Melissa Walton-Shirley, MD


November 15, 2017

I'm a skeptic when it comes to gastric-bypass surgery. I suspect I always will be, but I must admit that I was struck by the science presented here at American Heart Association (AHA) 2017 Scientific Sessions. The GATEWAY study is the first single-center, open-label, randomized, controlled trial of Roux-en-Y gastric bypass plus medical therapy or medical therapy alone. It examined whether the number of blood-pressure meds could be reduced by 30% or more in the postsurgical period. GATEWAY met its end point, and then some.

In the early days of gastric-bypass surgery, I saw my fair share of acute complications including wound dehiscence, infection, and MI, but thankfully not death. I saw one patient develop rapidly progressive and fatal aplastic anemia, but with no obvious link to the procedure. In the latter years, I've seen similar complications than in the earlier days, albeit at lower levels, but only at the hands of the inexperienced.

What the task requires
Copy the gastric-bypass commentary above in full, reproducing every line without alteration.

Data provided
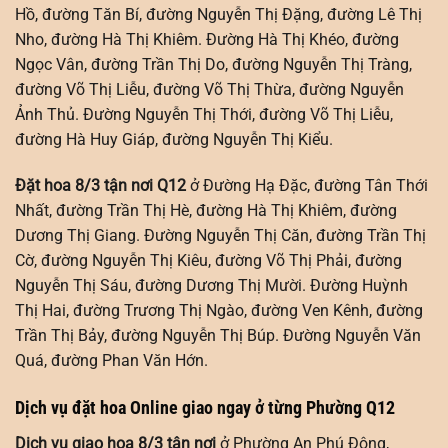
Hồ, đường Tăn Bí, đường Nguyễn Thị Đặng, đường Lê Thị
Nho, đường Hà Thị Khiêm. Đường Hà Thị Khéo, đường
Ngọc Vân, đường Trần Thị Do, đường Nguyễn Thị Tràng,
đường Võ Thị Liễu, đường Võ Thị Thừa, đường Nguyễn
Ảnh Thủ. Đường Nguyễn Thị Thới, đường Võ Thị Liễu,
đường Hà Huy Giáp, đường Nguyễn Thị Kiểu.
Đặt hoa 8/3 tận nơi Q12
ở Đường Hạ Đặc, đường Tân Thới
Nhất, đường Trần Thị Hè, đường Hà Thị Khiêm, đường
Dương Thị Giang. Đường Nguyễn Thị Căn, đường Trần Thị
Cờ, đường Nguyễn Thị Kiêu, đường Võ Thị Phải, đường
Nguyễn Thị Sáu, đường Dương Thị Mười. Đường Huỳnh
Thị Hai, đường Trương Thị Ngào, đường Ven Kênh, đường
Trần Thị Bảy, đường Nguyễn Thị Búp. Đường Nguyễn Văn
Quá, đường Phan Văn Hớn.
Dịch vụ đặt hoa Online giao ngay ở từng Phường Q12
Dịch vụ giao hoa 8/3 tận nơi
ở Phường An Phú Đông,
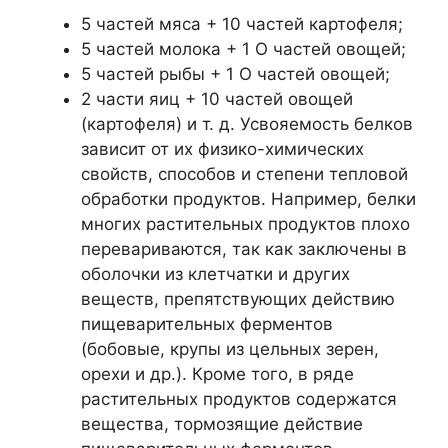
5 частей мяса + 10 частей картофеля;
5 частей молока + 1 О частей овощей;
5 частей рыбы + 1 О частей овощей;
2 части яиц + 10 частей овощей
(картофеля) и т. д. Усвояемость белков
зависит от их физико-химических
свойств, способов и степени тепловой
обработки продуктов. Например, белки
многих растительных продуктов плохо
перевариваются, так как заключены в
оболочки из клетчатки и других
веществ, препятствующих действию
пищеварительных ферментов
(бобовые, крупы из цельных зерен,
орехи и др.). Кроме того, в ряде
растительных продуктов содержатся
вещества, тормозящие действие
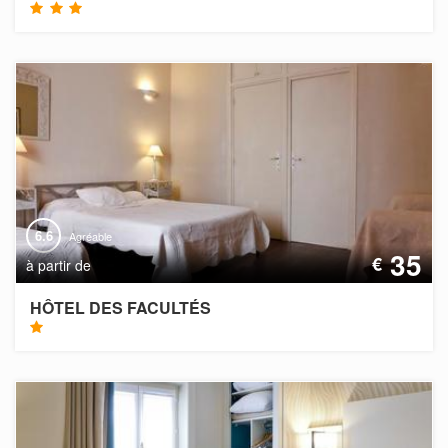
6.6
Agréable
35
€
à partir de
HÔTEL DES FACULTÉS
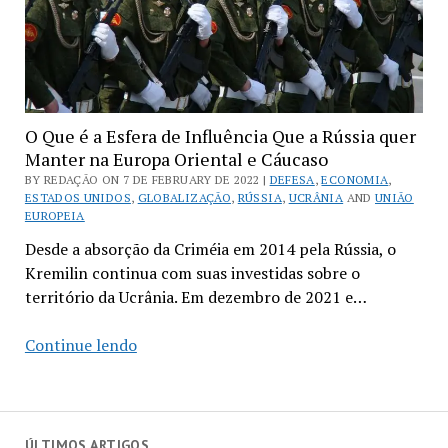
O Que é a Esfera de Influência Que a Rússia quer
Manter na Europa Oriental e Cáucaso
BY REDAÇÃO ON 7 DE FEBRUARY DE 2022 |
DEFESA
,
ECONOMIA
,
ESTADOS UNIDOS
,
GLOBALIZAÇÃO
,
RÚSSIA
,
UCRÂNIA
AND
UNIÃO
EUROPEIA
Desde a absorção da Criméia em 2014 pela Rússia, o
Kremilin continua com suas investidas sobre o
território da Ucrânia. Em dezembro de 2021 e…
O
Continue lendo
Que
é
a
Esfera
ÚLTIMOS ARTIGOS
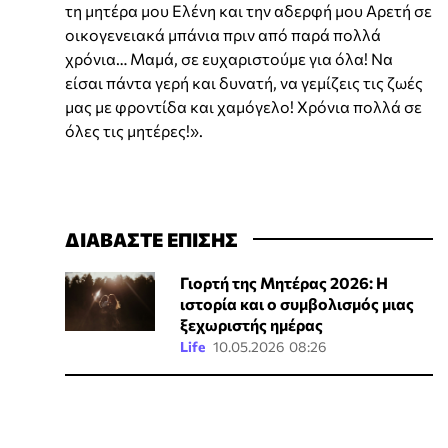
τη μητέρα μου Ελένη και την αδερφή μου Αρετή σε
οικογενειακά μπάνια πριν από παρά πολλά
χρόνια… Μαμά, σε ευχαριστούμε για όλα! Να
είσαι πάντα γερή και δυνατή, να γεμίζεις τις ζωές
μας με φροντίδα και χαμόγελο! Χρόνια πολλά σε
όλες τις μητέρες!».
ΔΙΑΒΑΣΤΕ ΕΠΙΣΗΣ
Γιορτή της Μητέρας 2026: Η
ιστορία και ο συμβολισμός μιας
ξεχωριστής ημέρας
Life
10.05.2026 08:26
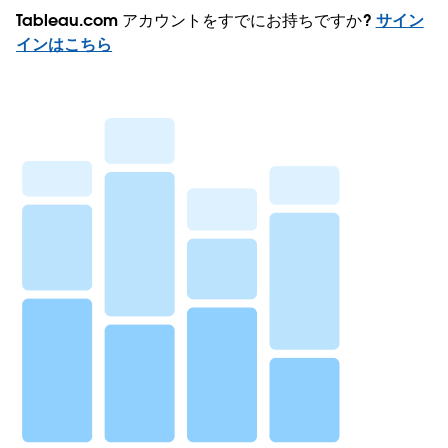
Tableau.com アカウントをすでにお持ちですか?
サイン
インはこちら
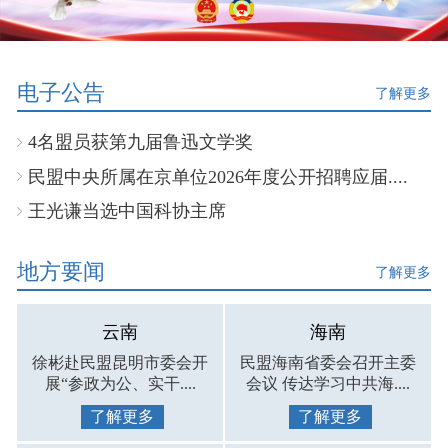
电子公告
了解更多
4名盟员获第九届鲁迅文学奖
民盟中央所属在京单位2026年度公开招聘应届....
王光谦当选中国科协主席
地方要闻
了解更多
云南
海南
徐彬赴民盟昆明市委会开
民盟海南省委会召开主委
展“参政为公、实干....
会议 传达学习中共海....
了解更多
了解更多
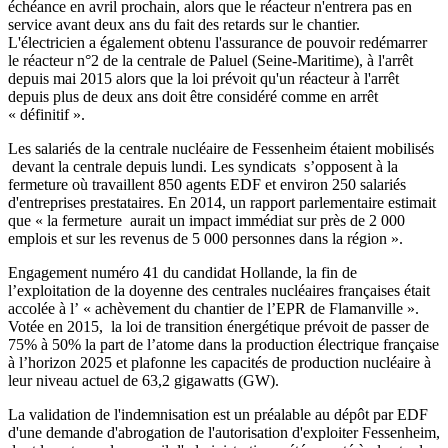
échéance en avril prochain, alors que le réacteur n'entrera pas en
service avant deux ans du fait des retards sur le chantier.
L'électricien a également obtenu l'assurance de pouvoir redémarrer
le réacteur n°2 de la centrale de Paluel (Seine-Maritime), à l'arrêt
depuis mai 2015 alors que la loi prévoit qu'un réacteur à l'arrêt
depuis plus de deux ans doit être considéré comme en arrêt
« définitif ».
Les salariés de la centrale nucléaire de Fessenheim étaient mobilisés
devant la centrale depuis lundi. Les syndicats s’opposent à la
fermeture où travaillent 850 agents EDF et environ 250 salariés
d'entreprises prestataires. En 2014,
un rapport parlementaire
estimait
que « la fermeture aurait un impact immédiat sur près de 2 000
emplois et sur les revenus de 5 000 personnes dans la région ».
Engagement numéro 41 du candidat Hollande, la fin de
l’exploitation de la doyenne des centrales nucléaires françaises était
accolée à l’ « achèvement du chantier de l’EPR de Flamanville ».
Votée en 2015, la loi de transition énergétique prévoit de passer de
75% à 50% la part de l’atome dans la production électrique française
à l’horizon 2025 et plafonne les capacités de production nucléaire à
leur niveau actuel de 63,2 gigawatts (GW).
La validation de l'indemnisation est un préalable au dépôt par EDF
d'une demande d'abrogation de l'autorisation d'exploiter Fessenheim,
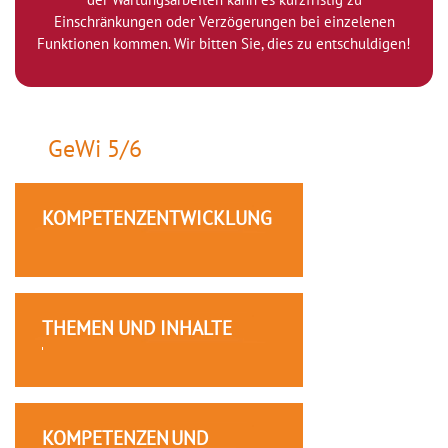
Einschränkungen oder Verzögerungen bei einzelenen
Funktionen kommen. Wir bitten Sie, dies zu entschuldigen!
GeWi 5/6
KOMPETENZENTWICKLUNG
THEMEN UND INHALTE
KOMPETENZEN UND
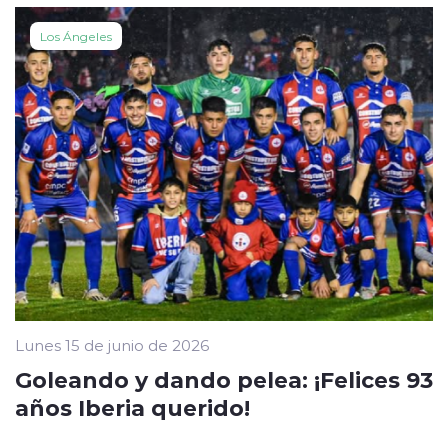
Los Ángeles
Lunes 15 de junio de 2026
Goleando y dando pelea: ¡Felices 93
años Iberia querido!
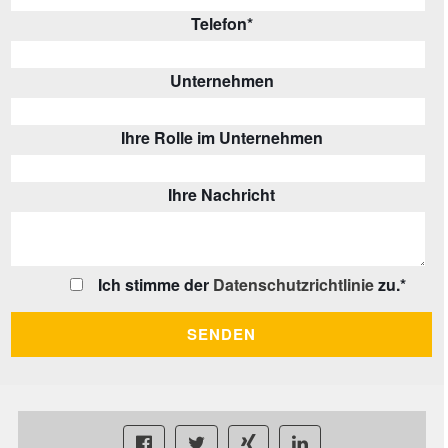
Telefon
*
Unternehmen
Ihre Rolle im Unternehmen
Ihre Nachricht
Ich stimme der
Datenschutzrichtlinie
zu.
*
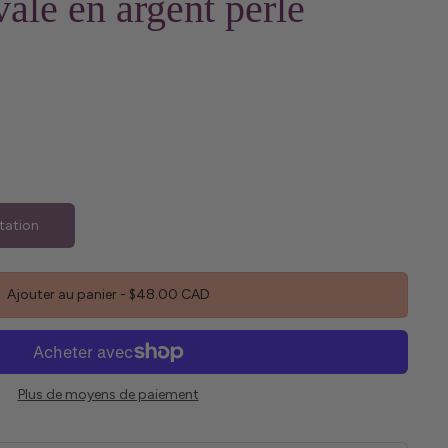
vale en argent perlé
tation
Ajouter au panier
-
$48.00 CAD
Plus de moyens de paiement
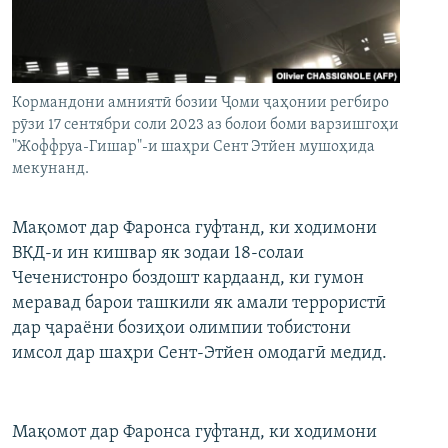
ГУЗОРИШҲОИ РАДИОӢ
Русский
ПАЙГИРӢ КУНЕД
Кормандони амниятӣ бозии Ҷоми ҷаҳонии регбиро
рӯзи 17 сентябри соли 2023 аз болои боми варзишгоҳи
"Жоффруа-Гишар"-и шаҳри Сент Этйен мушоҳида
мекунанд.
Ҳамаи сомонаҳои RFE/RL
Мақомот дар Фаронса гуфтанд, ки ходимони
ВКД-и ин кишвар як зодаи 18-солаи
Чеченистонро боздошт кардаанд, ки гумон
меравад барои ташкили як амали террористӣ
дар ҷараёни бозиҳои олимпии тобистони
имсол дар шаҳри Сент-Этйен омодагӣ медид.
Мақомот дар Фаронса гуфтанд, ки ходимони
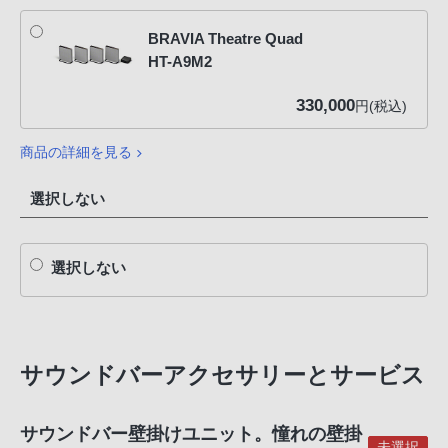
BRAVIA Theatre Quad
HT-A9M2
330,000
円(税込)
商品の詳細を見る
選択しない
選択しない
サウンドバーアクセサリーとサービス
サウンドバー壁掛けユニット。憧れの壁掛
未選択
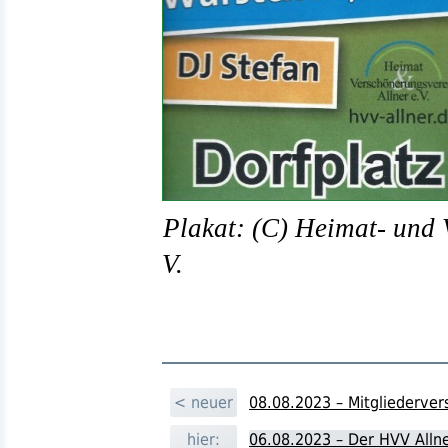
Plakat: (C) Heimat- und 
V.
< neuer
08.08.2023 – Mitgliederv
hier:
06.08.2023 – Der HVV Allner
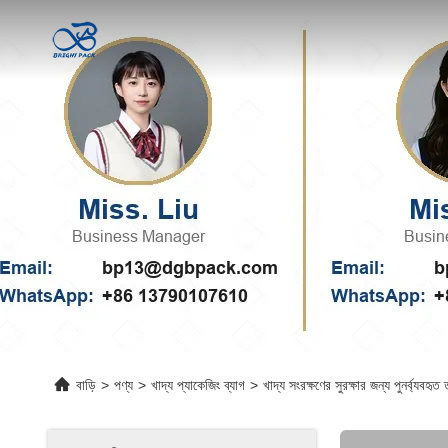
বাড়ি
>
পণ্য
>
খাদ্য প্যাকেজিং ব্যাগ
>
খাদ্য সংরক্ষণের সুরক্ষার জন্য পুনর্ব্যবহৃত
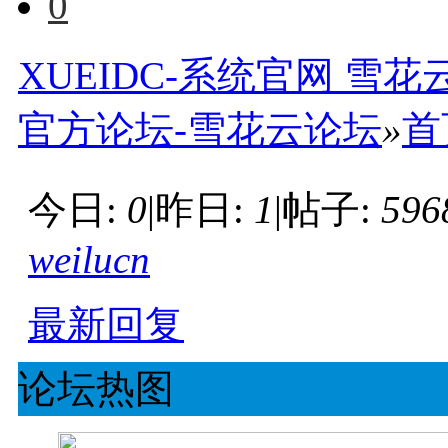
0
XUEIDC-系统官网 雪花云
官方论坛-雪花云论坛
»
首
今日:
0
|
昨日:
1
|
帖子:
596
weilucn
最新回复
论坛热图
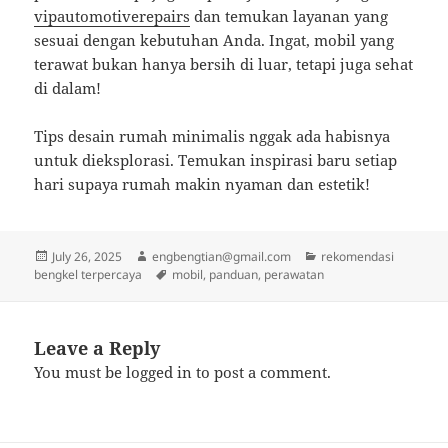
vipautomotiverepairs
dan temukan layanan yang
sesuai dengan kebutuhan Anda. Ingat, mobil yang
terawat bukan hanya bersih di luar, tetapi juga sehat
di dalam!
Tips desain rumah minimalis nggak ada habisnya
untuk dieksplorasi. Temukan inspirasi baru setiap
hari supaya rumah makin nyaman dan estetik!
Posted
Author
Categories
July 26, 2025
engbengtian@gmail.com
rekomendasi
on
Tags
bengkel terpercaya
mobil
,
panduan
,
perawatan
Leave a Reply
You must be
logged in
to post a comment.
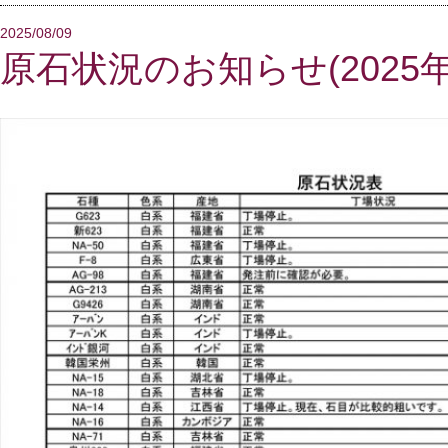
2025/08/09
原石状況のお知らせ(2025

Response below
Melissa Walton-Shirley, MD


November 15, 2017

I'm a skeptic when it comes to gastric-bypass surgery. I suspect I always will be, but I must admit that I was struck by the science presented here at American Heart Association (AHA) 2017 Scientific Sessions. The GATEWAY study is the first single-center, open-label, randomized, controlled trial of Roux-en-Y gastric bypass plus medical therapy or medical therapy alone. It examined whether the number of blood-pressure meds could be reduced by 30% or more in the postsurgical period. GATEWAY met its end point, and then some.

In the early days of gastric-bypass surgery, I saw my fair share of acute complications including wound dehiscence, infection, and MI, but thankfully not death. I saw one patient develop rapidly progressive and fatal aplastic anemia, but with no obvious link to the procedure. In the latter years, I've seen similar complications than in the earlier days, albeit at lower levels, but only at the hands of the inexperienced.